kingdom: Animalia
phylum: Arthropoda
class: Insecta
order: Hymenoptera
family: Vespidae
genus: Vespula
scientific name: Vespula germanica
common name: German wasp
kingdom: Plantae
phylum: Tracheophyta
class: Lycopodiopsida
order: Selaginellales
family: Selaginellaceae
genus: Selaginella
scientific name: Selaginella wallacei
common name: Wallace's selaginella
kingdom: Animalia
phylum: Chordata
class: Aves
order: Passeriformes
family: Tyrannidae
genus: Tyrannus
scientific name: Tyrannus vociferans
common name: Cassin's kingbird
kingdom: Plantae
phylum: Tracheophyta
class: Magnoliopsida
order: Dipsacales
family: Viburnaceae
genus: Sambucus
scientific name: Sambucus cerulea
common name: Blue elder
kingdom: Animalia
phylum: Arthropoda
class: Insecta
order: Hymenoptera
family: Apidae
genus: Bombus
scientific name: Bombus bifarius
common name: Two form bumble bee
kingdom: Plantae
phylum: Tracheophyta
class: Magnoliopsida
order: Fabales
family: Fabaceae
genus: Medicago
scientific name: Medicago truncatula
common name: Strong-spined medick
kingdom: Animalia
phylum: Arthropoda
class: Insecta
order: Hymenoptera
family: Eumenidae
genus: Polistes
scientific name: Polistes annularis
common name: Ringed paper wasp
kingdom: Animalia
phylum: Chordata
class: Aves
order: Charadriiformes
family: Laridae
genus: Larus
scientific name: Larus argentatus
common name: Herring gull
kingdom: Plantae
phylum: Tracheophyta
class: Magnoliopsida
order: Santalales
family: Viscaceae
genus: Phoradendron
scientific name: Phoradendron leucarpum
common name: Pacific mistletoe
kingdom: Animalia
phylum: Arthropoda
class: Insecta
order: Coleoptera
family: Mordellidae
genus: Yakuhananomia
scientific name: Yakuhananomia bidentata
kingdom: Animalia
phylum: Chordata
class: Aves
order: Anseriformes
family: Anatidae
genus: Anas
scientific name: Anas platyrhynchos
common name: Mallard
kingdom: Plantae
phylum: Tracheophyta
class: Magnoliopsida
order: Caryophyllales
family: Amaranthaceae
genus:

#### [GOAL]
Transcribe all of the material above, line for line, with no alterations.

#### [OUTPUT OF THE TASK]
kingdom: Animalia
phylum: Arthropoda
class: Insecta
order: Hymenoptera
family: Vespidae
genus: Vespula
scientific name: Vespula germanica
common name: German wasp
kingdom: Plantae
phylum: Tracheophyta
class: Lycopodiopsida
order: Selaginellales
family: Selaginellaceae
genus: Selaginella
scientific name: Selaginella wallacei
common name: Wallace's selaginella
kingdom: Animalia
phylum: Chordata
class: Aves
order: Passeriformes
family: Tyrannidae
genus: Tyrannus
scientific name: Tyrannus vociferans
common name: Cassin's kingbird
kingdom: Plantae
phylum: Tracheophyta
class: Magnoliopsida
order: Dipsacales
family: Viburnaceae
genus: Sambucus
scientific name: Sambucus cerulea
common name: Blue elder
kingdom: Animalia
phylum: Arthropoda
class: Insecta
order: Hymenoptera
family: Apidae
genus: Bombus
scientific name: Bombus bifarius
common name: Two form bumble bee
kingdom: Plantae
phylum: Tracheophyta
class: Magnoliopsida
order: Fabales
family: Fabaceae
genus: Medicago
scientific name: Medicago truncatula
common name: Strong-spined medick
kingdom: Animalia
phylum: Arthropoda
class: Insecta
order: Hymenoptera
family: Eumenidae
genus: Polistes
scientific name: Polistes annularis
common name: Ringed paper wasp
kingdom: Animalia
phylum: Chordata
class: Aves
order: Charadriiformes
family: Laridae
genus: Larus
scientific name: Larus argentatus
common name: Herring gull
kingdom: Plantae
phylum: Tracheophyta
class: Magnoliopsida
order: Santalales
family: Viscaceae
genus: Phoradendron
scientific name: Phoradendron leucarpum
common name: Pacific mistletoe
kingdom: Animalia
phylum: Arthropoda
class: Insecta
order: Coleoptera
family: Mordellidae
genus: Yakuhananomia
scientific name: Yakuhananomia bidentata
kingdom: Animalia
phylum: Chordata
class: Aves
order: Anseriformes
family: Anatidae
genus: Anas
scientific name: Anas platyrhynchos
common name: Mallard
kingdom: Plantae
phylum: Tracheophyta
class: Magnoliopsida
order: Caryophyllales
family: Amaranthaceae
genus:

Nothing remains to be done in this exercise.